How to retrieve unique values in typeahead

2010-03-15 Thread Nair, Manas
Hi experts,
 
Please help me out on this.
 
I have a collection of about 30K documents which pertain to pop artists (eg. 
Madonna, Michael Jackson). These artist names are indexed in the field named 
artist_t which has the following properties in dynamic field declaration:
dynamicField name=*_t type=text indexed=true stored=true/

Most of the documents will have MJ as their artist. I am using EdgeNGram filter 
factory to get a typeahead implementation. i.e.

when I type in m I would get madonna, michael jackson, miley cyrus etc 
as results. The problem that I have now is that all these terms are repeated.

When I search for m, instead of madonna, michael jackson I am getting 
MJ repeated many times in the initiall 10 docs that solr brings by default.

I need to make all these artists unique i.e if I search m, I should get 
individual results just once?

How should I change the schema file and is there a query tweaking required?

Any help would be dearly appreciated.

Thanks and regards,

Manas



Re: How to retrieve unique values in typeahead

2010-03-15 Thread Ahmet Arslan

 I have a collection of about 30K documents which pertain to
 pop artists (eg.
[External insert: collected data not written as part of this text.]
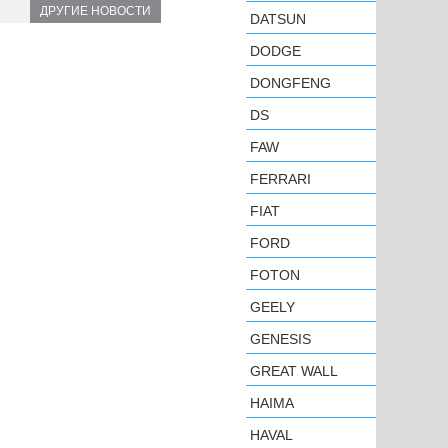
ДРУГИЕ НОВОСТИ
DATSUN
DODGE
DONGFENG
DS
FAW
FERRARI
FIAT
FORD
FOTON
GEELY
GENESIS
GREAT WALL
HAIMA
HAVAL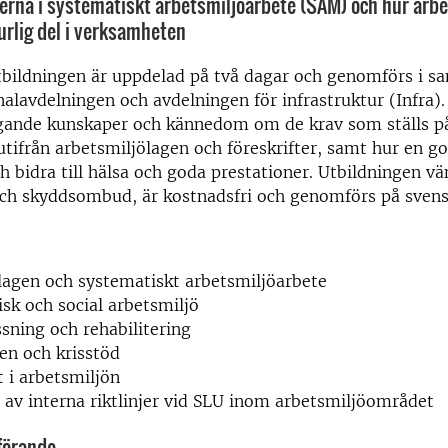
erna i systematiskt arbetsmiljöarbete (SAM) och hur arb
turlig del i verksamheten
tbildningen är uppdelad på två dagar och genomförs i s
alavdelningen och avdelningen för infrastruktur (Infra)
gande kunskaper och kännedom om de krav som ställs p
utifrån arbetsmiljölagen och föreskrifter, samt hur en g
h bidra till hälsa och goda prestationer. Utbildningen vän
och skyddsombud, är kostnadsfri och genomförs på svens
lagen och systematiskt arbetsmiljöarbete
isk och social arbetsmiljö
sning och rehabilitering
pen och krisstöd
t i arbetsmiljön
av interna riktlinjer vid SLU inom arbetsmiljöområdet
förande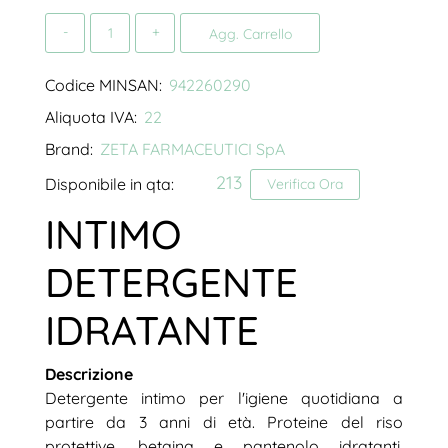
Quantità
Agg. Carrello
Codice MINSAN:
942260290
Aliquota IVA:
22
Brand:
ZETA FARMACEUTICI SpA
213
Disponibile in qta:
Verifica Ora
INTIMO
DETERGENTE
IDRATANTE
Descrizione
Detergente intimo per l'igiene quotidiana a
partire da 3 anni di età. Proteine del riso
protettive, betaina e pantenolo idratanti.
Madonna, Michael Jackson). These artist
 names are indexed in the field named artist_t which has
 the following properties in dynamic field declaration:
 dynamicField name=*_t type=text indexed=true
 stored=true/
 
 Most of the documents will have MJ as their artist. I am
 using EdgeNGram filter factory to get a typeahead
 implementation. i.e.
 
 when I type in m I would get madonna, michael jackson,
 miley cyrus etc as results. The problem that I have now is
 that all these terms are repeated.
 
 When I search for m, instead of madonna, michael
 jackson I am getting MJ repeated many times in the
 initiall 10 docs that solr brings by default.
 
 I need to make all these artists unique i.e if I search
 m, I should get individual results just once?
 
 How should I change the schema file and is there a query
 tweaking required?

http://wiki.apache.org/solr/TermsComponent (can be used for Auto-Suggest) can 
eliminate repeated terms. With this solution you don't need EdgeNGram anymore. 
If you want to suggest more than one term, you can add ShingleFilterFactory to 
your index analyzer chain.